EXERCISE AIM —
A faithful, complete copy of the entries below is required, with images removed.

(SUPPLIED MATERIAL Opens)

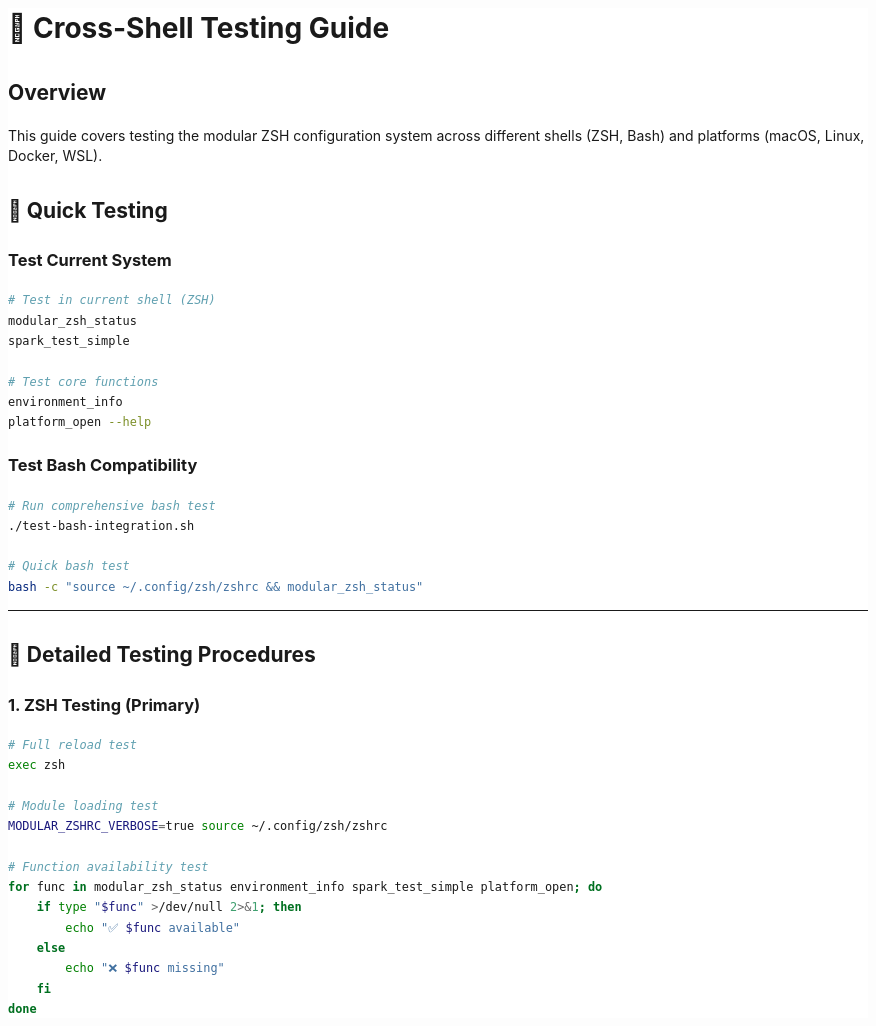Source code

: # 🔄 Cross-Shell Testing Guide

## Overview

This guide covers testing the modular ZSH configuration system across different shells (ZSH, Bash) and platforms (macOS, Linux, Docker, WSL).

## 🧪 Quick Testing

### **Test Current System**
```bash
# Test in current shell (ZSH)
modular_zsh_status
spark_test_simple

# Test core functions
environment_info
platform_open --help
```

### **Test Bash Compatibility**
```bash
# Run comprehensive bash test
./test-bash-integration.sh

# Quick bash test
bash -c "source ~/.config/zsh/zshrc && modular_zsh_status"
```

---

## 🔧 Detailed Testing Procedures

### **1. ZSH Testing (Primary)**
```bash
# Full reload test
exec zsh

# Module loading test
MODULAR_ZSHRC_VERBOSE=true source ~/.config/zsh/zshrc

# Function availability test
for func in modular_zsh_status environment_info spark_test_simple platform_open; do
    if type "$func" >/dev/null 2>&1; then
        echo "✅ $func available"
    else
        echo "❌ $func missing"
    fi
done
```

(SUPPLIED MATERIAL Closes)

RESULT OF THE TASK —
Source code

: # 🔄 Cross-Shell Testing Guide

## Overview

This guide covers testing the modular ZSH configuration system across different shells (ZSH, Bash) and platforms (macOS, Linux, Docker, WSL).

## 🧪 Quick Testing

### **Test Current System**
```bash
# Test in current shell (ZSH)
modular_zsh_status
spark_test_simple

# Test core functions
environment_info
platform_open --help
```

### **Test Bash Compatibility**
```bash
# Run comprehensive bash test
./test-bash-integration.sh

# Quick bash test
bash -c "source ~/.config/zsh/zshrc && modular_zsh_status"
```

---

## 🔧 Detailed Testing Procedures

### **1. ZSH Testing (Primary)**
```bash
# Full reload test
exec zsh

# Module loading test
MODULAR_ZSHRC_VERBOSE=true source ~/.config/zsh/zshrc

# Function availability test
for func in modular_zsh_status environment_info spark_test_simple platform_open; do
    if type "$func" >/dev/null 2>&1; then
        echo "✅ $func available"
    else
        echo "❌ $func missing"
    fi
done
```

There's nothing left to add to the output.